The input

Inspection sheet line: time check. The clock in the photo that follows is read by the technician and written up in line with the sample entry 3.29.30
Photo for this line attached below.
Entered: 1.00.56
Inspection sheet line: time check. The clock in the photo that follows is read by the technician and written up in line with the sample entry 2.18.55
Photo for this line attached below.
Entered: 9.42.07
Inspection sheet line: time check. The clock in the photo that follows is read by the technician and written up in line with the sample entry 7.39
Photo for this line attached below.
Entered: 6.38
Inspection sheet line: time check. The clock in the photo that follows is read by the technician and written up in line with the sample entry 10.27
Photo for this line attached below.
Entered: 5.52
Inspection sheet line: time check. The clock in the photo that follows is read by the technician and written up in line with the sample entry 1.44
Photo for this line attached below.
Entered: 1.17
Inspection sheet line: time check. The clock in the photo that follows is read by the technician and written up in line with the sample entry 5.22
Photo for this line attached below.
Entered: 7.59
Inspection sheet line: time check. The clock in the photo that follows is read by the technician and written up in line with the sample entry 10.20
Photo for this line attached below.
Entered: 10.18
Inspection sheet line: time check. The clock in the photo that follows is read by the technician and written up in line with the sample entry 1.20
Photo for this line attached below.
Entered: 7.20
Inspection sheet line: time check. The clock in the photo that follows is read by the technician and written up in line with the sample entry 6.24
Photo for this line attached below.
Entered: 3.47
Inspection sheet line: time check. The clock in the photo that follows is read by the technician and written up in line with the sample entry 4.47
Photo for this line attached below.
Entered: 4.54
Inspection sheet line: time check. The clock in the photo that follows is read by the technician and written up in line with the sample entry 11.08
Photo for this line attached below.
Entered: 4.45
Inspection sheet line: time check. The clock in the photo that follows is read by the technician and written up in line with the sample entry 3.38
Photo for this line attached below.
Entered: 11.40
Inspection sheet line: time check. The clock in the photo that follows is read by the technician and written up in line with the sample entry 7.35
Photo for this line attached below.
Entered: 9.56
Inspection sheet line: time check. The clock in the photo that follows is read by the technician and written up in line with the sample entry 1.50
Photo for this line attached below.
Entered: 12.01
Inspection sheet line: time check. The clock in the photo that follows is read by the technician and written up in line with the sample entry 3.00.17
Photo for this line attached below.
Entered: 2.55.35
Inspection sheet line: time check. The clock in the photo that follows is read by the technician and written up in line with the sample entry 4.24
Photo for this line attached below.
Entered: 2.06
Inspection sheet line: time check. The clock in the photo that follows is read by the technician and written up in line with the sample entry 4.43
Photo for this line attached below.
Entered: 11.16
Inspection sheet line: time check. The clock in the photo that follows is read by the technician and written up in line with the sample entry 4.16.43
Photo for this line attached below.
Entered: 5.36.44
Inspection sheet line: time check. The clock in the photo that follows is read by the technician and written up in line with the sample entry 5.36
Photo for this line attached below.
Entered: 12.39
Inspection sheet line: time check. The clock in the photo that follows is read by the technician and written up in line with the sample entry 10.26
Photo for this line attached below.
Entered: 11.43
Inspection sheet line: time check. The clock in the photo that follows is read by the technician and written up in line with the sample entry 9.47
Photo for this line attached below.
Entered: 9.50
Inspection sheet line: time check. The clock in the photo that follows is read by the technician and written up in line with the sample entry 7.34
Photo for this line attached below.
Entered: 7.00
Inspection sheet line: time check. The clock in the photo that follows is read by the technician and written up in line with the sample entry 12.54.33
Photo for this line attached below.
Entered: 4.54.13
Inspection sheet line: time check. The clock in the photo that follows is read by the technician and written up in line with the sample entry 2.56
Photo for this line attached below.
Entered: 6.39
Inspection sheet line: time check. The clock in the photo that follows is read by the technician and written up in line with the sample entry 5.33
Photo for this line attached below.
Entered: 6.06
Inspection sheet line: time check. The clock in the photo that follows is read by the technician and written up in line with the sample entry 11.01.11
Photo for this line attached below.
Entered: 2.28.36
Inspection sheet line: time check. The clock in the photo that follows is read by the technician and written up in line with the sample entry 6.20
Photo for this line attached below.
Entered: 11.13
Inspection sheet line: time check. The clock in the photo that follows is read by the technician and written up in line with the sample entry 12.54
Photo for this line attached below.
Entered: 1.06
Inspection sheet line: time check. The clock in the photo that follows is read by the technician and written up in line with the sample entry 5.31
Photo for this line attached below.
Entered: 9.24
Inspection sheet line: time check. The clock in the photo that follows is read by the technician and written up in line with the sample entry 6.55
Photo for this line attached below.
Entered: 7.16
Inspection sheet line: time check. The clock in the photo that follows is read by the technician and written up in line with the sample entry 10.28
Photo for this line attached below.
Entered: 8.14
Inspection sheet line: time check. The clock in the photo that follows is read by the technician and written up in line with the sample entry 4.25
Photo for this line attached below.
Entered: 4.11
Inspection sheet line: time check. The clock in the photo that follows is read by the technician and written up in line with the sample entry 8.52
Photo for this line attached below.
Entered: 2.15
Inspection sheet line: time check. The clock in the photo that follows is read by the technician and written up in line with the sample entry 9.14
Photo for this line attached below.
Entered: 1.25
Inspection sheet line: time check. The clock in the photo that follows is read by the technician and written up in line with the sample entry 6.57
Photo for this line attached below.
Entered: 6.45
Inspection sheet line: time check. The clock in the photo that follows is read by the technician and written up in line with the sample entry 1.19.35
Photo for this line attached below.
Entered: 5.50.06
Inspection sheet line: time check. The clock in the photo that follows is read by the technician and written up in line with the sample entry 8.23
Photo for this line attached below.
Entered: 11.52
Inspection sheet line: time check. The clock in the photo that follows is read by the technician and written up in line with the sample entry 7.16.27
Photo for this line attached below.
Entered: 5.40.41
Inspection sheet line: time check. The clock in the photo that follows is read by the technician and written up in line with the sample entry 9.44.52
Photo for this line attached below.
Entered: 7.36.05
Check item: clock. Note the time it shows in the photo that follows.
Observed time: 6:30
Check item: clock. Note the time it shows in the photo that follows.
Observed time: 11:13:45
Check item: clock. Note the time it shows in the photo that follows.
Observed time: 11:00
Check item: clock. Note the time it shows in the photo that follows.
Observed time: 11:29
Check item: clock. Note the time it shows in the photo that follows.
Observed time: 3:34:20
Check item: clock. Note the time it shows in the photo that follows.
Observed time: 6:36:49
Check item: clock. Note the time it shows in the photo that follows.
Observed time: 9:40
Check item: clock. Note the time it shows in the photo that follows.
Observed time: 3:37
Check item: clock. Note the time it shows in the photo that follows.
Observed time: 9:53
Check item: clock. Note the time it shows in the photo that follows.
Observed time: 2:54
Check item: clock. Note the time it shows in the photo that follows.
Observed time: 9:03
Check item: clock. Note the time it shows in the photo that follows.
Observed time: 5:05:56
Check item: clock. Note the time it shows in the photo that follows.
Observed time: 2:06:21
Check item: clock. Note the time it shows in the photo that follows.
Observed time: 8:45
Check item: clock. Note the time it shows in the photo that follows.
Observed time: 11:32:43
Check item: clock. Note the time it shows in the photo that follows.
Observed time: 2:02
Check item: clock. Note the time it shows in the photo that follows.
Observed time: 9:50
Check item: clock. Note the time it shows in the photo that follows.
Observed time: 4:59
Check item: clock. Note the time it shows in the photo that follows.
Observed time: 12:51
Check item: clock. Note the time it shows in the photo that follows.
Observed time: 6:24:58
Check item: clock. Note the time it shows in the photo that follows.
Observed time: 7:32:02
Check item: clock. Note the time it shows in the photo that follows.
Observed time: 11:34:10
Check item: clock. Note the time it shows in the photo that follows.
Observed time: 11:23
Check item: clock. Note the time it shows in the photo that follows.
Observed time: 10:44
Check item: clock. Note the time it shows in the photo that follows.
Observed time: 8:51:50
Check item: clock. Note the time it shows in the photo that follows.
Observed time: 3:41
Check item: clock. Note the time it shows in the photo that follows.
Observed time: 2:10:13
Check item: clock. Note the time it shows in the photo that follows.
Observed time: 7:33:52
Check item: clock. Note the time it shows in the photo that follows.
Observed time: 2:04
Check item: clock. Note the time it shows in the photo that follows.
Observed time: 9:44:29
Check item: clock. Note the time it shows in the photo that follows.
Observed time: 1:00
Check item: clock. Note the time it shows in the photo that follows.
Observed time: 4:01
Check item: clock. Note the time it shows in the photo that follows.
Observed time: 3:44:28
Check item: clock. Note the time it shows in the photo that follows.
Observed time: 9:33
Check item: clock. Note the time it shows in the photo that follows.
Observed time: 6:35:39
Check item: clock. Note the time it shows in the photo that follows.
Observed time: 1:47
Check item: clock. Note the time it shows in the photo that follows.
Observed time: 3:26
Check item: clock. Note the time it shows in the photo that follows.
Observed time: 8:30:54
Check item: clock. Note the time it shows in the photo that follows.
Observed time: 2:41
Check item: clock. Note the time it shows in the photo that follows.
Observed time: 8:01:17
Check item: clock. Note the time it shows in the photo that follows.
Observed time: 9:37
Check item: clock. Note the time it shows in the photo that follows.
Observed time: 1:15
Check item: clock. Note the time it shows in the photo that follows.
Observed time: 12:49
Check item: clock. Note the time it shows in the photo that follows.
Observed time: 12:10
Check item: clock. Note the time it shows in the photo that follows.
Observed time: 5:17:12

Stated goal
Return verbatim every line of the data from its first line through the line containing "Entered: 7.20", including both of those lines.

Answer to this problem
Inspection sheet line: time check. The clock in the photo that follows is read by the technician and written up in line with the sample entry 3.29.30
Photo for this line attached below.
Entered: 1.00.56
Inspection sheet line: time check. The clock in the photo that follows is read by the technician and written up in line with the sample entry 2.18.55
Photo for this line attached below.
Entered: 9.42.07
Inspection sheet line: time check. The clock in the photo that follows is read by the technician and written up in line with the sample entry 7.39
Photo for this line attached below.
Entered: 6.38
Inspection sheet line: time check. The clock in the photo that follows is read by the technician and written up in line with the sample entry 10.27
Photo for this line attached below.
Entered: 5.52
Inspection sheet line: time check. The clock in the photo that follows is read by the technician and written up in line with the sample entry 1.44
Photo for this line attached below.
Entered: 1.17
Inspection sheet line: time check. The clock in the photo that follows is read by the technician and written up in line with the sample entry 5.22
Photo for this line attached below.
Entered: 7.59
Inspection sheet line: time check. The clock in the photo that follows is read by the technician and written up in line with the sample entry 10.20
Photo for this line attached below.
Entered: 10.18
Inspection sheet line: time check. The clock in the photo that follows is read by the technician and written up in line with the sample entry 1.20
Photo for this line attached below.
Entered: 7.20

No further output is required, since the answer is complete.